Thomas Parsons grew up on a pig farm. So did his father, and his father’s father, and his father’s father’s father. The Parsons clan knows pigs and they know that pigs can be quirky. But does quirky equal personality? Parsons, a veterinary researcher at the New Bolton Center, the University of Pennsylvania School of Veterinary Medicine’s large animal campus in Kennett Square, wanted to know.
A farmer, especially one who raises an animal as notoriously smart and wily as the pig, is in a precarious position. Unless one limits production to a handful of pigs, treating every pig like Fido or Felo comes with a host of emotional and financial costs. A farm animal is treated as an individual but not as a pet. But as Parsons strives to create a better, loose housing system for gestating pigs, one where his sows are well-matched and intellectually stimulated, he has waded into the murky waters of animal personality.
Parsons recruited ethologist Tina Horback to his research team in order to help make sense of the pigs’ social world. Recently, for instance, they have been collecting data on personality differences in gestating sows. This leads to the question of what the best mix of different personality types would be to make the most functional social group. To answer this, they use what Parsons calls “the piggy Myers–Briggs experiment.”
Is it better to teach all children in the same classroom—catering to the middle—or to segregate by ability?
In one study, Horback started by taking a sow out of the pen and offering it a food bowl. Sometimes she placed the bowl on the sow’s right and sometimes on its left. Whenever it was on the right, though, the bowl was empty and if the sow went to try to eat, a red bag was rustled in its face (unpleasant, but not harmful). Soon, the sows learned to only go to the bowl when it was on the left. But then Horback placed the bowl in the middle of the room to see how the sows would respond to this new, ambiguous situation. She found that two-thirds went for the bowl while the remaining third, wary of getting a bag in the face, hung back. The findings will be presented at the annual meeting of the International Society for Applied Ethology this summer in Vitoria-Gasteiz, Spain.
We know from human studies that our emotional states shape how we make decisions. Crucially, when we’re in a bad mood, we feel more pessimistic about the future and respond negatively to ambiguous stimuli, whereas when we feel good we extend our sunny, optimistic view into the future. Although Parsons is worried about anthropomorphizing too much, he suspects that the sows that went for the food in the middle at least see the world differently than those that didn’t. When he observed them in the pen, he found that they also entered the feeding station before the rest of the group, a sign of social dominance. In other words, potentially optimistic sows were more likely to sit at the top of the social ladder.
The finding has also lead Parsons to wonder if the seemingly obvious solution to limiting strife in the pens—removing the aggressive, dominant sows who are ready to fight to the top of the pecking order—might backfire. If those dominant pigs are considered the optimists of the group, you could be left with “a bunch of depressed animals,” he quips.
Jokes aside, if these early results are more widely confirmed then it puts him in a bit of a quandary. To use an analogy from education: Is it better to teach all children in the same classroom—catering to the middle—or to segregate by ability? “How do we design a welfare-friendly system that meets the needs of all the animals in the pen?” Parsons asks.
********************
Your instructions: Return the passage of the article on sow personality that starts with "We know from" and goes on through "the social ladder.", copied word for word. The listing after the text isn't needed for this work.

Collected data:
********************
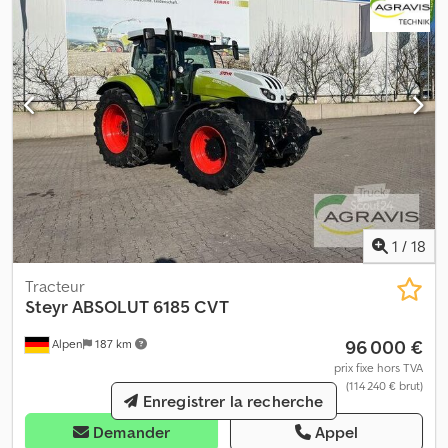
1
/
18
Tracteur
Steyr
ABSOLUT 6185 CVT
96 000 €
Alpen
187 km
prix fixe hors TVA
(114 240 € brut)
Enregistrer la recherche
Demander
Appel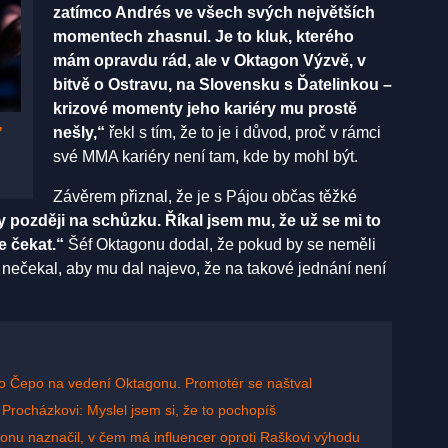
zatímco Andrés ve všech svých největších
momentech zhasnul. Je to kluk, kterého
mám opravdu rád, ale v Oktagon Výzvě, v
bitvě o Ostravu, na Slovensku s Ďatelinkou –
krizové momenty jeho kariéry mu prostě
ť
nešly,“
řekl s tím, že to je i důvod, proč v rámci
své MMA kariéry není tam, kde by mohl být.
Závěrem přiznal, že je s Pájou občas těžké
ny později na schůzku. Říkal jsem mu, že už se mi to
e čekat.“
Šéf Oktagonu dodal, že pokud by se neměli
ěj nečekal, aby mu dal najevo, že na takové jednání není
asto Čepo na vedení Oktagonu. Promotér se naštval
rocházkovi: Myslel jsem si, že to pochopíš
onu naznačil, v čem má influencer oproti Raškovi výhodu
********************
Result of this exercise:
We know from human studies that our emotional states shape how we make decisions. Crucially, when we’re in a bad mood, we feel more pessimistic about the future and respond negatively to ambiguous stimuli, whereas when we feel good we extend our sunny, optimistic view into the future. Although Parsons is worried about anthropomorphizing too much, he suspects that the sows that went for the food in the middle at least see the world differently than those that didn’t. When he observed them in the pen, he found that they also entered the feeding station before the rest of the group, a sign of social dominance. In other words, potentially optimistic sows were more likely to sit at the top of the social ladder.